Arastu had collaborated as co-counsel with Kassem on a matter in immigration court before joining CUNY Law’s faculty this summer. She had been a staff attorney at the Asian American Legal Defense and Education Fund, where she led the Immigrant Rights Program and Post-9/11 Civil Liberties Project.
At the time Arastu was contemplating working at CUNY Law, she was working at a corporate law firm.
“CLEAR’s reputation is excellent in nonprofit and pro bono communities,” she said. “This reputation, alongside the opportunity to teach students who are passionate about social justice, drew me to the CUNY School of Law.”
Being a part of CUNY School of Law helps CLEAR’s ability to serve the communities it works with.
“It helps us gain people’s trust, making people more willing to share their stories with us,” Shamas said. “Having the project based in a law school lends credibility to what we are doing.”
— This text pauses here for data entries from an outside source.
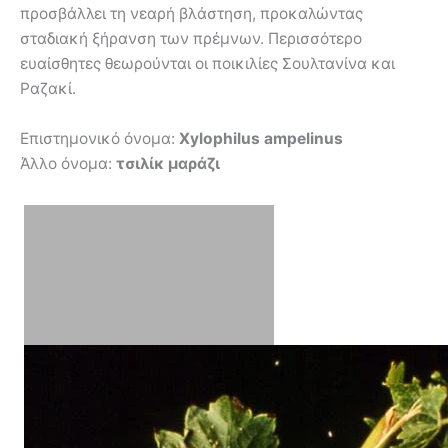
προσβάλλει τη νεαρή βλάστηση, προκαλώντας
σταδιακή ξήρανση των πρέμνων. Περισσότερο
ευαίσθητες θεωρούνται οι ποικιλίες Σουλτανίνα και
Ραζακί.
Επιστημονικό όνομα:
Xylophilus ampelinus
Άλλο όνομα:
τσιλίκ μαράζι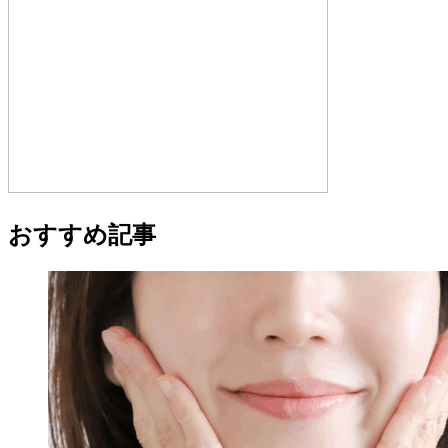
おすすめ記事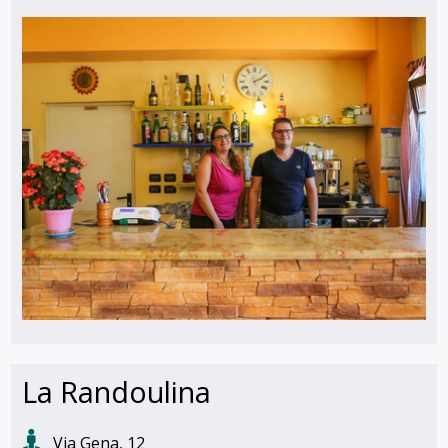
La Randoulina
Via Gena, 12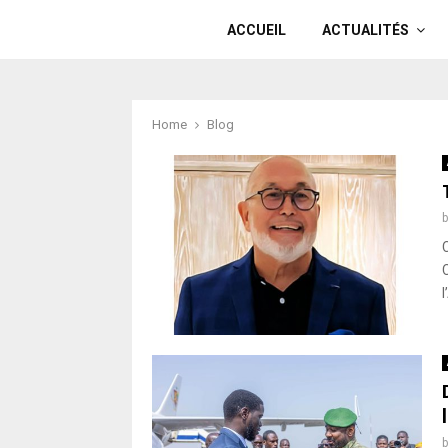
ACCUEIL
ACTUALITÉS
Home
Blog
CLEAR fits well at the law school, Kassem believes, because it draws on the passion and energy of CUNY Law students who are firmly committed to social justice. The project also raises the school’s profile in the communities that CLEAR serves, potentially furthering the other part of the law school’s mission—increasing access to the legal profession.
“One of our hopes is that in the near future an increasing number of students from the various communities that CLEAR serves will choose to attend law school here at CUNY,” said Kassem. “There’s no other place where a project like CLEAR could exist, thrive, and contribute meaningfully to the welfare of city residents but at CUNY Law, the only public law school in our city.”